TEMPO.CO, Jakarta - Ketua Badan Legislasi Dewan Perwakilan Rakyat Supratman Andi Agtas membantah Presiden Joko Widodo telah mengirimkan surat presiden persetujuan pembahasan revisi Undang-Undang Komisi Pemberantasan Korupsi. Hal ini menanggapi pernyataan Menteri Koordinator Politik, Hukum, dan Keamanan Luhut Binsar Pandjaitan yang mengklaim Presiden sudah meneken persetujuan.
"Belum ada surat presiden karena harus menunggu paripurna dulu," kata Supratman melalui pesan pendek, Sabtu, 20 Februari 2016.

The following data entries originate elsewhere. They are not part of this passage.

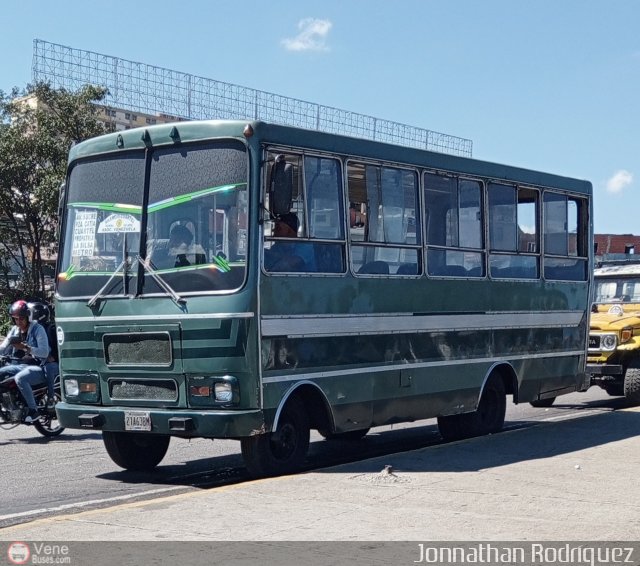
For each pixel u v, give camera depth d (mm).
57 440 13070
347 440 13195
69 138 35250
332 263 9977
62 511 8383
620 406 17844
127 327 9492
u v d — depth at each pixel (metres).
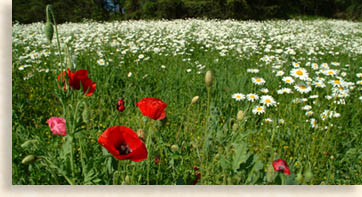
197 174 1.69
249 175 1.43
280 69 4.35
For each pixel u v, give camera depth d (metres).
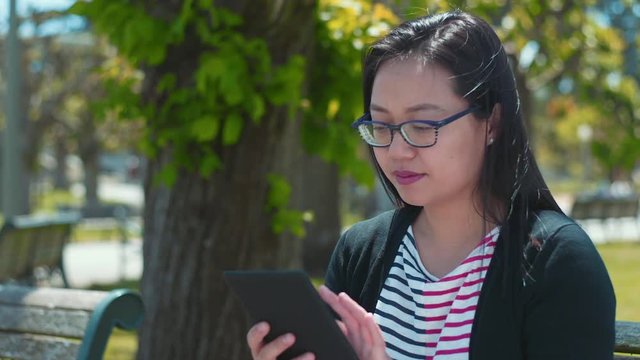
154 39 3.85
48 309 2.73
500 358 1.74
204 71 3.70
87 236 18.91
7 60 8.62
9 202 8.62
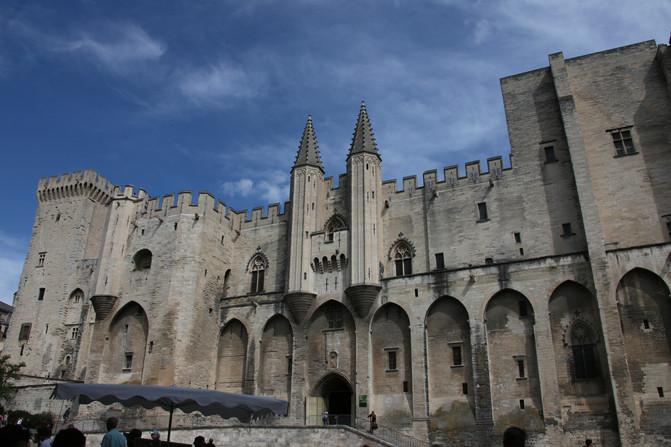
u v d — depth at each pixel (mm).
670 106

Ia mengatakan anggota parlemen Senayan saat ini masih belum memutuskan akan melanjutkan atau menolak revisi UU KPK. Keputusan akan diambil dalam rapat paripurna tahap kedua yang bakal mendengarkan sikap setiap fraksi atas rencana revisi tersebut. Pembahasan draf dan revisi berlanjut jika mayoritas fraksi setuju menerima. "Masih menunggu persetujuan untuk jadi usul inisiatif," ujar Supratman.
Menurut dia, ada atau tidaknya surat presiden dalam proses revisi saat ini kurang relevan. Pasalnya, selain harus menunggu hasil paripurna, surat presiden akan menentukan kelanjutan pembahasan saat revisi resmi jadi inisiatif DPR.

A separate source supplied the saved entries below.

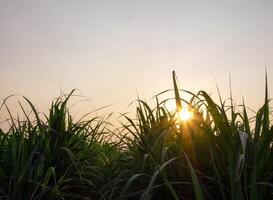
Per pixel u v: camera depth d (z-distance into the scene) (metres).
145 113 3.06
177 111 2.58
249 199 2.08
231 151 2.15
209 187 2.32
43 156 2.68
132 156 3.11
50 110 3.25
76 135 3.35
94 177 3.21
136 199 2.68
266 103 2.24
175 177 2.52
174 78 2.60
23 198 2.55
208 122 2.79
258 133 2.24
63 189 3.03
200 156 2.50
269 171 2.28
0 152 2.80
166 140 2.72
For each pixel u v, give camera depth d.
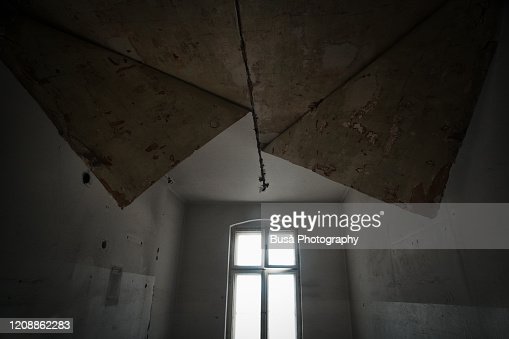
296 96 1.40
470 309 1.18
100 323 1.83
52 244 1.42
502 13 0.89
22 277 1.24
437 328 1.48
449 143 1.00
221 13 1.07
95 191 1.78
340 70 1.27
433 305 1.51
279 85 1.35
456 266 1.27
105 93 1.31
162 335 3.07
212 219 3.82
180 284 3.54
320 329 3.27
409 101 1.10
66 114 1.29
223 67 1.29
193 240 3.73
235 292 3.61
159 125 1.37
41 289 1.34
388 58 1.16
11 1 1.15
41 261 1.34
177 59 1.29
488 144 0.97
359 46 1.15
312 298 3.40
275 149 1.66
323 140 1.39
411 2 0.98
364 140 1.23
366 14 1.03
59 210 1.46
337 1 0.98
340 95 1.34
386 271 2.20
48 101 1.26
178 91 1.40
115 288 2.02
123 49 1.29
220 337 3.33
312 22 1.06
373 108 1.20
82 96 1.29
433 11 1.01
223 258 3.64
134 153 1.35
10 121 1.17
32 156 1.29
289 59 1.22
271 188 3.33
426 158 1.05
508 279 0.94
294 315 3.47
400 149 1.12
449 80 1.01
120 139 1.33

Toh, saat ini, satu-satunya surat presiden yang sudah diterima Baleg adalah persetujuan pembahasan Rancangan Undang-Undang Tax Amnesty. "Ini memang mekanismenya," tuturnya.
Luhut menyatakan Presiden telah menyetujui revisi UU KPK dengan berpegang pada empat poin yang menjadi perhatian pemerintah. Empat poin tersebut diklaim bukan upaya pelemahan terhadap komisi antirasuah tersebut, yaitu kewenangan penyadapan, penyidik independen, penghentian penuntutan, dan dewan pengawasan.
Namun juru bicara Presiden, Johan Budi, membantah Jokowi telah mengeluarkan surat persetujuan pembahasan RUU KPK.